#### Exercício 1
Responda, com base no excerto sobre o processo de Brejos do Assa, às perguntas seguintes:
(a) Em que tribunal respondem os arguidos?
(b) Que idade tinha o principal arguido quando foi deduzida a acusação?
(c) Como se chamava a seita de que o principal arguido dizia ser "mestre"?
#### Exercício 2
Indique se cada afirmação está de acordo com o excerto sobre o processo de Brejos do Assa, citando as palavras decisivas:
(a) Os oito arguidos encontram-se todos em prisão preventiva.
(b) O principal arguido apresentou-se primeiro como treinador de futebol.
(c) O principal arguido responde por seis crimes de lenocínio agravado.
#### Exercício 3
Prossiga o excerto sobre o processo de Brejos do Assa a partir da última frase apresentada.

#### Excerto
________

Os oito arguidos, acusados de abusos sexuais de pelo menos 10 crianças entre os cinco e os 14 anos no anexo de uma grande vivenda em Brejos do Assa, aldeia de Palmela, respondem no Tribunal de Setúbal: a mãe de dois filhos e mulher do principal arguido que abusou de um deles e de mais crianças; um amigo, divorciado e pai de um rapaz, na altura com cinco anos, também ele abusado; e outros três homens e duas mulheres, que terão entrado no circuito através de contactos na Internet e que, na residência do principal arguido, terão abusado das crianças a troco de contrapartidas. Os cinco homens estão em prisão preventiva.

O principal arguido, que tinha 34 anos quando foi deduzida a acusação, responde por dezenas de crimes de abuso sexual de crianças, crimes de violação agravada, actos sexuais com adolescentes, crimes de pornografia de menores agravados, seis crimes de lenocínio agravado e um crime de usurpação de funções. Terá atraído as crianças a sua casa, apresentando-se primeiro como treinador de futebol, depois como psicólogo e organizador de actividades de tempos livres. Depois, quando já os conhecia, dizia ser “mestre” da seita “Verdade Celestial”.

O Ministério Público afirma que este homem invocava um mundo irreal, dizia-se detentor de poderes “purificadores” – através dos contactos que forçava os rapazes a ter sob a ameaça de que se recusassem ou contassem a alguém o que tinham feito seriam por ele, suposto líder da seita, amaldiçoados.

________

#### Registos apresentados
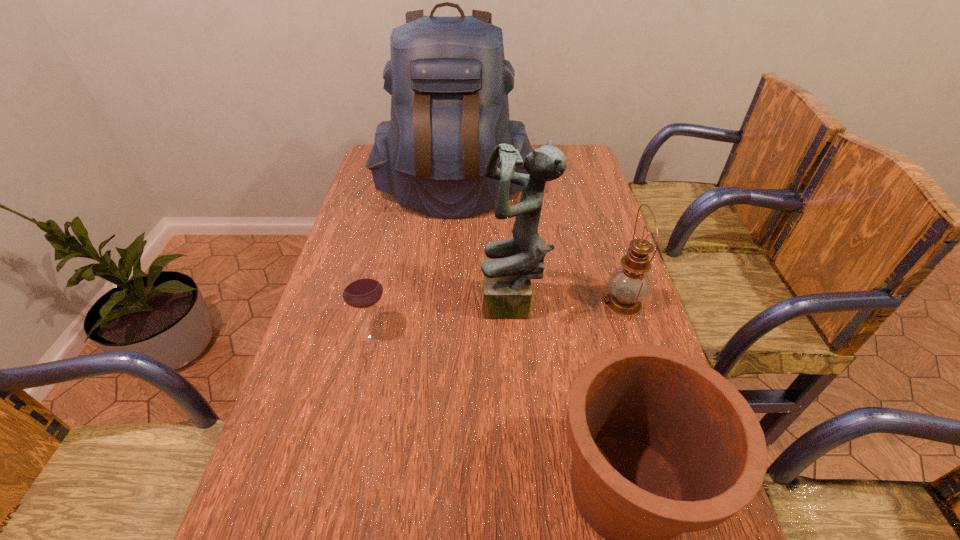
The height and width of the screenshot is (540, 960). What are the coordinates of `the tallest object` in the screenshot? It's located at (448, 79).

Locate an element on the screen. Image resolution: width=960 pixels, height=540 pixels. backpack is located at coordinates (448, 79).

Locate an element on the screen. the fourth shortest object is located at coordinates (507, 293).

The height and width of the screenshot is (540, 960). Find the location of `oil lamp`. oil lamp is located at coordinates (629, 284).

At what (x,y) coordinates should I click in order to perform the action: click on the shortest object. Please return your answer as a coordinate pair (x, y). Looking at the image, I should click on (361, 289).

Where is `blank area located at the front pocket of the backpack`? Image resolution: width=960 pixels, height=540 pixels. blank area located at the front pocket of the backpack is located at coordinates (448, 255).

Locate an element on the screen. The width and height of the screenshot is (960, 540). vacant area situated 0.130m on the face of the sculpture is located at coordinates (431, 307).

You are a GUI agent. You are given a task and a screenshot of the screen. Output one action in this format:
    pyautogui.click(x=<x>, y=<y>)
    Task: Click on the free space located 0.070m on the face of the sculpture
    
    Given the screenshot: What is the action you would take?
    pyautogui.click(x=454, y=307)

The image size is (960, 540). Find the location of `vacant space located 0.170m on the face of the sculpture`. vacant space located 0.170m on the face of the sculpture is located at coordinates (416, 307).

The height and width of the screenshot is (540, 960). Identify the location of vacant space located 0.060m on the front of the oil lamp. (636, 344).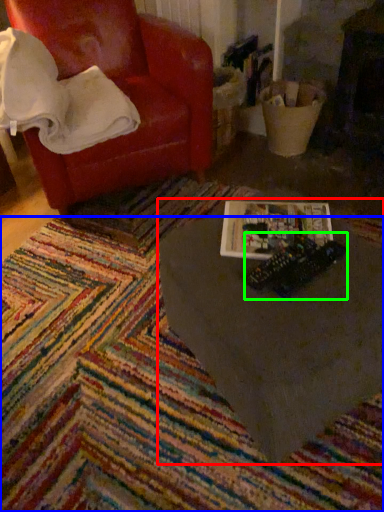
Question: Considering the real-world distances, which object is closest to table (highlighted by a red box)? mat (highlighted by a blue box) or toy (highlighted by a green box).

Choices:
 (A) mat
 (B) toy

Answer: (B)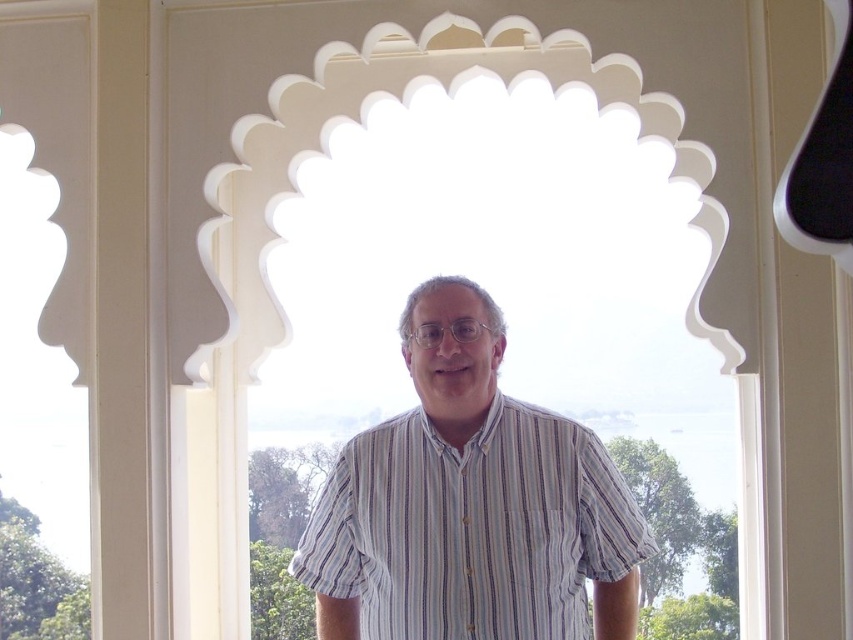
Question: Which point is farther to the camera?

Choices:
 (A) (262, 24)
 (B) (549, 468)

Answer: (A)

Question: Among these points, which one is nearest to the camera?

Choices:
 (A) (482, 406)
 (B) (413, 20)

Answer: (A)

Question: Is white matte window at center above striped cotton shirt at center?

Choices:
 (A) yes
 (B) no

Answer: (A)

Question: Which of the following is the closest to the observer?

Choices:
 (A) striped cotton shirt at center
 (B) white matte window at center

Answer: (A)

Question: Is white matte window at center closer to camera compared to striped cotton shirt at center?

Choices:
 (A) yes
 (B) no

Answer: (B)

Question: Is white matte window at center thinner than striped cotton shirt at center?

Choices:
 (A) yes
 (B) no

Answer: (B)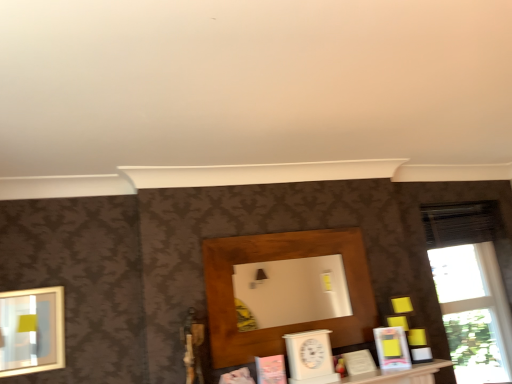
Question: Is matte pink book at center, the fourth book positioned from the right, to the left of transparent glass window at right from the viewer's perspective?

Choices:
 (A) yes
 (B) no

Answer: (A)

Question: Does matte pink book at center, acting as the 1th book starting from the left, have a greater width compared to transparent glass window at right?

Choices:
 (A) no
 (B) yes

Answer: (A)

Question: Is matte pink book at center, acting as the 1th book starting from the left, surrounding transparent glass window at right?

Choices:
 (A) no
 (B) yes

Answer: (A)

Question: Is the surface of matte pink book at center, the fourth book positioned from the right, in direct contact with transparent glass window at right?

Choices:
 (A) yes
 (B) no

Answer: (B)

Question: Is matte pink book at center, the fourth book positioned from the right, aimed at transparent glass window at right?

Choices:
 (A) yes
 (B) no

Answer: (B)

Question: Is white matte book at center, which appears as the 3th book when viewed from the left, aimed at matte gold picture frame at left?

Choices:
 (A) no
 (B) yes

Answer: (A)

Question: Considering the relative sizes of white matte book at center, the second book in the right-to-left sequence, and matte gold picture frame at left in the image provided, is white matte book at center, the second book in the right-to-left sequence, shorter than matte gold picture frame at left?

Choices:
 (A) yes
 (B) no

Answer: (A)

Question: Would you say white matte book at center, which appears as the 3th book when viewed from the left, contains matte gold picture frame at left?

Choices:
 (A) no
 (B) yes

Answer: (A)

Question: Is matte gold picture frame at left at the back of white matte book at center, the second book in the right-to-left sequence?

Choices:
 (A) yes
 (B) no

Answer: (B)

Question: Does white matte book at center, the second book in the right-to-left sequence, lie in front of matte gold picture frame at left?

Choices:
 (A) no
 (B) yes

Answer: (A)

Question: Is the depth of white matte book at center, which appears as the 3th book when viewed from the left, greater than that of matte gold picture frame at left?

Choices:
 (A) no
 (B) yes

Answer: (B)

Question: From a real-world perspective, is wooden shelf at center on matte pink book at center, acting as the 1th book starting from the left?

Choices:
 (A) yes
 (B) no

Answer: (A)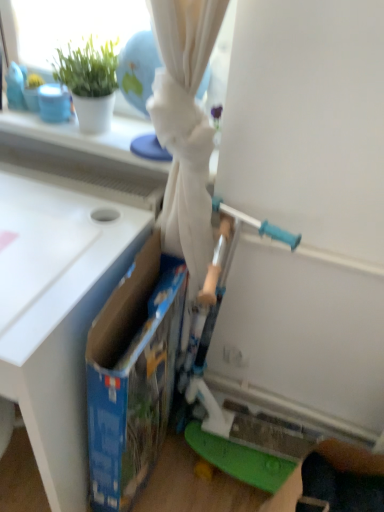
What is the approximate width of white matte table at left?

53.05 centimeters.

In order to face white matte table at left, should I rotate leftwards or rightwards?

You should look left and rotate roughly 23.669 degrees.

The width and height of the screenshot is (384, 512). Describe the element at coordinates (57, 314) in the screenshot. I see `white matte table at left` at that location.

Measure the distance between white matte table at left and camera.

A distance of 68.78 centimeters exists between white matte table at left and camera.

Image resolution: width=384 pixels, height=512 pixels. I want to click on white matte table at left, so [57, 314].

What is the approximate width of blue cardboard box at center?

blue cardboard box at center is 13.37 centimeters wide.

Locate an element on the screen. The height and width of the screenshot is (512, 384). blue cardboard box at center is located at coordinates (133, 375).

Describe the element at coordinates (133, 375) in the screenshot. This screenshot has width=384, height=512. I see `blue cardboard box at center` at that location.

The image size is (384, 512). What are the coordinates of `white matte table at left` in the screenshot? It's located at (57, 314).

Which object is positioned more to the left, white matte table at left or blue cardboard box at center?

white matte table at left is more to the left.

Is white matte table at left further to the viewer compared to blue cardboard box at center?

No.

Does point (15, 218) come behind point (150, 314)?

No.

From the image's perspective, is white matte table at left located above or below blue cardboard box at center?

From the image's perspective, white matte table at left appears above blue cardboard box at center.

From a real-world perspective, between white matte table at left and blue cardboard box at center, who is vertically higher?

white matte table at left.

Can you confirm if white matte table at left is wider than blue cardboard box at center?

Correct, the width of white matte table at left exceeds that of blue cardboard box at center.

Does white matte table at left have a greater height compared to blue cardboard box at center?

Indeed, white matte table at left has a greater height compared to blue cardboard box at center.

Consider the image. Can you confirm if white matte table at left is smaller than blue cardboard box at center?

No, white matte table at left is not smaller than blue cardboard box at center.

From the picture: Which is correct: white matte table at left is inside blue cardboard box at center, or outside of it?

The correct answer is: outside.

From the picture: Are white matte table at left and blue cardboard box at center far apart?

That's not correct — white matte table at left is a little close to blue cardboard box at center.

Could you tell me if white matte table at left is turned towards blue cardboard box at center?

No, white matte table at left is not oriented towards blue cardboard box at center.

Where is `table above the blue cardboard box at center (from the image's perspective)`? table above the blue cardboard box at center (from the image's perspective) is located at coordinates (57, 314).

Considering the relative positions of blue cardboard box at center and white matte table at left in the image provided, is blue cardboard box at center to the right of white matte table at left from the viewer's perspective?

Correct, you'll find blue cardboard box at center to the right of white matte table at left.

Who is more distant, blue cardboard box at center or white matte table at left?

blue cardboard box at center is further away from the camera.

Considering the points (128, 459) and (45, 341), which point is behind, point (128, 459) or point (45, 341)?

Positioned behind is point (128, 459).

From the image's perspective, is blue cardboard box at center beneath white matte table at left?

Yes, from the image's perspective, blue cardboard box at center is beneath white matte table at left.

From a real-world perspective, which is physically below, blue cardboard box at center or white matte table at left?

In real-world perspective, blue cardboard box at center is lower.

Can you confirm if blue cardboard box at center is thinner than white matte table at left?

Yes.

Considering the sizes of objects blue cardboard box at center and white matte table at left in the image provided, who is shorter, blue cardboard box at center or white matte table at left?

Standing shorter between the two is blue cardboard box at center.

Who is bigger, blue cardboard box at center or white matte table at left?

white matte table at left.

Can we say blue cardboard box at center lies outside white matte table at left?

Indeed, blue cardboard box at center is completely outside white matte table at left.

Is blue cardboard box at center positioned far away from white matte table at left?

No, there isn't a large distance between blue cardboard box at center and white matte table at left.

Could you tell me if blue cardboard box at center is facing white matte table at left?

Yes, blue cardboard box at center is oriented towards white matte table at left.

Can you tell me how much blue cardboard box at center and white matte table at left differ in facing direction?

The facing directions of blue cardboard box at center and white matte table at left are 91.6 degrees apart.

At what (x,y) coordinates should I click in order to perform the action: click on storage box behind the white matte table at left. Please return your answer as a coordinate pair (x, y). Looking at the image, I should click on (133, 375).

Identify the location of storage box below the white matte table at left (from the image's perspective). The image size is (384, 512). (133, 375).

Where is `table on the left of blue cardboard box at center`? Image resolution: width=384 pixels, height=512 pixels. table on the left of blue cardboard box at center is located at coordinates (57, 314).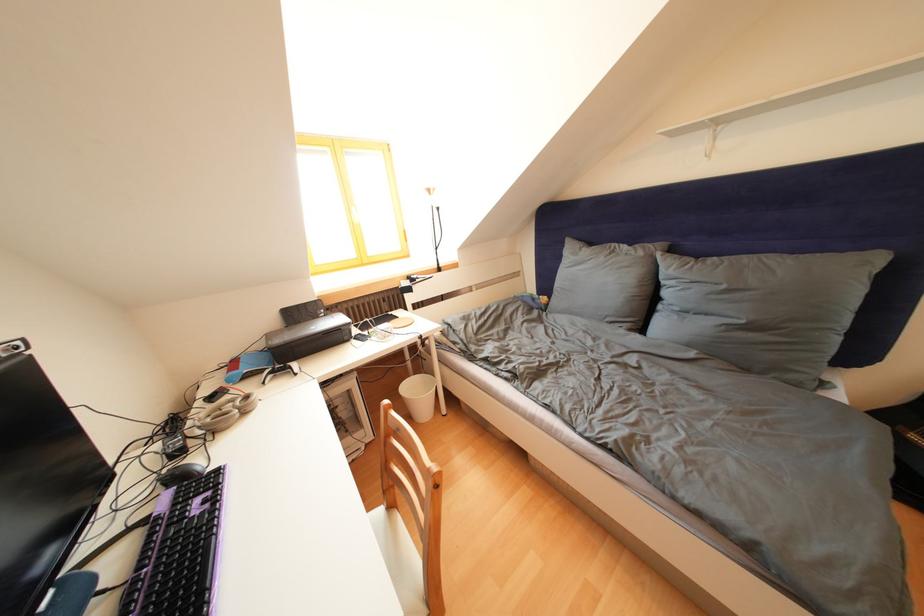
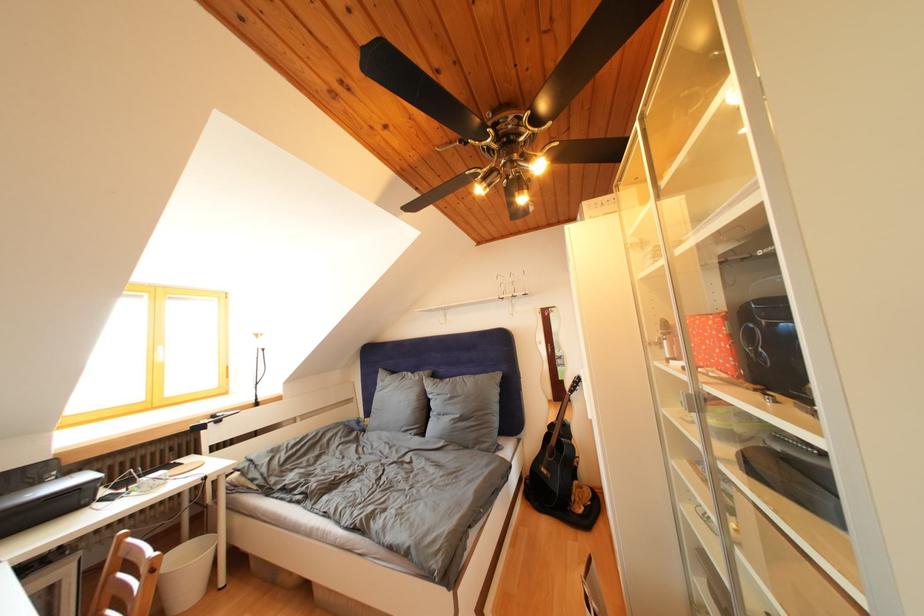
Find the pixel in the second image that matches point 649,259 in the first image.

(426, 383)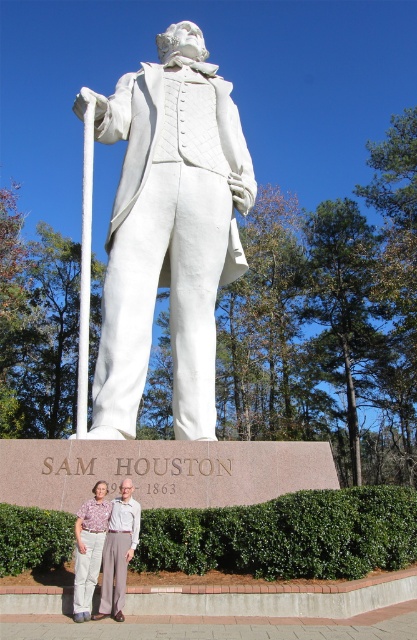
You are a photographer trying to capture a photo of the white marble statue at center and the light brown fabric pants at lower center. Which object should you focus on first if you want to ensure both are in focus without adjusting the camera settings?

The white marble statue at center is taller than the light brown fabric pants at lower center, so you should focus on the white marble statue at center first since it is farther away. This will ensure the pants at lower center are also in focus due to the depth of field extending from the statue to the pants.

You are a photographer taking a picture of the statue and the people. You want to ensure that both the white marble statue at center and the light brown fabric pants at lower center are clearly visible in the frame. Based on their positions, which object should you focus on first to ensure both are in focus?

The white marble statue at center is to the left of light brown fabric pants at lower center, so focusing on the statue first will help ensure both are in focus as they are positioned side by side.

You are a photographer standing at the camera position. You want to take a photo of the white marble statue at center. Is the statue within the camera lens range of 25 meters? Please explain your answer.

The white marble statue at center and camera are 27.30 meters apart. Since the camera lens range is 25 meters, the statue is beyond the maximum distance the camera can capture clearly. Therefore, the statue is outside the camera lens range.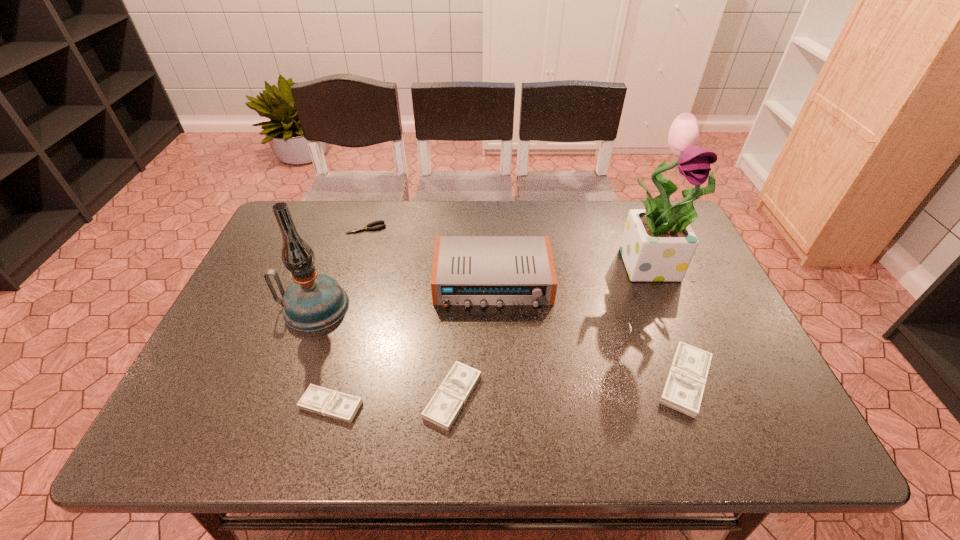
Find the location of a particular element. The width and height of the screenshot is (960, 540). vacant space that's between the rightmost money and the second shortest money is located at coordinates (569, 388).

I want to click on vacant space that's between the flower arrangement and the rightmost money, so click(x=669, y=322).

The width and height of the screenshot is (960, 540). What are the coordinates of `free spot between the third shortest object and the leftmost money` in the screenshot? It's located at (392, 401).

________

#### Resposta 1
(a) No Tribunal de Setúbal.
(b) 34 anos.
(c) "Verdade Celestial".

#### Resposta 2
(a) Não: "Os cinco homens estão em prisão preventiva."
(b) Sim: "apresentando-se primeiro como treinador de futebol"
(c) Sim: "seis crimes de lenocínio agravado"

#### Resposta 3
De acordo com a Lusa, que cita fonte judicial, este principal arguido remeteu-se ao silêncio naquele que foi primeiro dia de julgamento. Já dois outros prestaram declarações, refere ainda a Lusa.

Todos terão partilhado a mesma casa

“O facto de haver vários arguidos, que em conjunto planeiam uma série de crimes continuados, não é inédito – veja-se a acusação do caso Casa Pia – mas é ainda assim relativamente raro”, disse ao PÚBLICO Rui Abrunhosa, professor de Psicologia Forense do Departamento de Psicologia da Universidade do Minho. “É sabido que, muitas vezes, nos casos de abuso sexual, há ligações entre vários abusadores, nomeadamente quando se trata da partilha de ficheiros de pornografia infantil. Pode porém acontecer que esses arguidos nunca tenham contacto entre si ou apenas um contacto virtual.”

Aqui foi diferente. Todos se conheciam e partilharam a casa de forma provisória ou permanente, de acordo com a acusação.

Outra particularidade deste caso será o de os indivíduos terem fracas competências de integração social e criarem – juntando-se neste grupo – um falso sentido de pertença.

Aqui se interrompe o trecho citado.